Without a doubt, to be the type of person who simply shrugs off a break up and has the ability to completely walk away from any personal, mental, along with emotional attachments reveals pain that runs so deep it leaves you feeling absolutely nothing. Granted, it may have not been easy in the beginning as you're dealing with the thoughts/feelings/emotions so complex, contradictive, and conflicted it drains you in every sense of the word. In other words, the interior scars can plainly be seen on the surface or just below it by those around you. Yet, as you move on it becomes a lot less complex, contradicting and conflicting to becoming more cynically jaded within your own heart. Essentially, the jaded cynicism is in some way like a metaphorical light switch that's never really been switched off for quite some time because he/she/you didn't see a point in ever switching it back on.

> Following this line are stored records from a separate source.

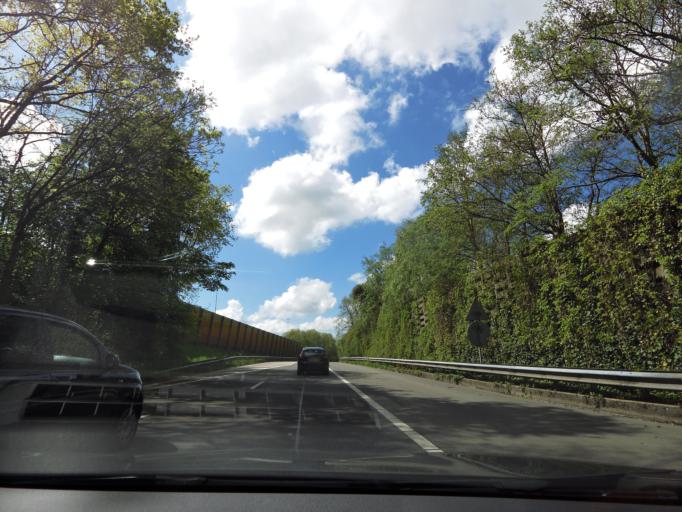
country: NL
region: North Holland
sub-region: Gemeente Amstelveen
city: Amstelveen
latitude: 52.3020
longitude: 4.8556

As I said before, the decision to walk away from a relationship isn't a difficult one to make for any individual who is just plain fed up with getting hurt as it pertains to matters of the heart involving love/true love. I think it's safe to say it's an unfortunate sad state of affairs indeed when you've found/are finding yourself constantly picking up the pieces of your broken heart, so to speak, leading you to reach a moment where walking away is deemed totally normal as if it were considered to be a rapid reflex response. Women, more of than not, know this seemingly all too well as they've emotionally switched themselves off after reaching their quintessential BS limit so much so it leaves them emotionally and mentally constipated. Of course, the same can be said for some guys too who even though they share somewhat similar situations they didn't really care all that much to begin with I'm sorry to say.

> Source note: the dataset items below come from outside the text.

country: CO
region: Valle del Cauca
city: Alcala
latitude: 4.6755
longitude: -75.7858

Let me ask you this question to those who have recently walked away in the past or recently from an incredibly toxic relationship, how long did it take to part ways knowing it was the best decision you've made knowing there's someone out there somewhere who you're far more deserving of? True, for a number of people it took a considerable amount of soul searching and not to mention supportive help from one's best buds/gal pals to leave whereas for others they were gone like a fart in the wind. Hey, you have to have perspective when it comes to your own needs and you have every right to be selfish sometimes in wanting true happiness as long as you don't overly obsess over it. What it primarily comes down to is having an innate inner strength and having the determination in wanting to be happy inside and out instead of tirelessly faking it for some many years on both accounts.

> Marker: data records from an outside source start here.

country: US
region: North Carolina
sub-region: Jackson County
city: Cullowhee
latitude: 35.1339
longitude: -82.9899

In retrospect, don't ever become a person who checks out of a strong worthwhile relationship because you're actually being treated with respect. A far cry from how you've been usually treated in your past relationships that had you feeling the urge to bail immediately. Why? If I fair to guess it's an unfamiliar and uncomfortable feeling of vulnerability not felt in a long time to where the inability to process or even deal with a guy/girl showing the true meaning/qualities of a loving relationship is mind boggling. You see, that feeling shows you actually care. Oftentimes, the knee jerk reaction is to either attack or make fun of him/her for actually being a genuinely, caring guy/girl who is patient and taking the time to allow their/your heavily guarded inner walls to come down. In the end, to my fellow single peeps I hope there comes a point in life where you are easy at goodbyes as you finally say farewell to a past filled with heartbreak and move forward to a future.
shared with your future best friend for life.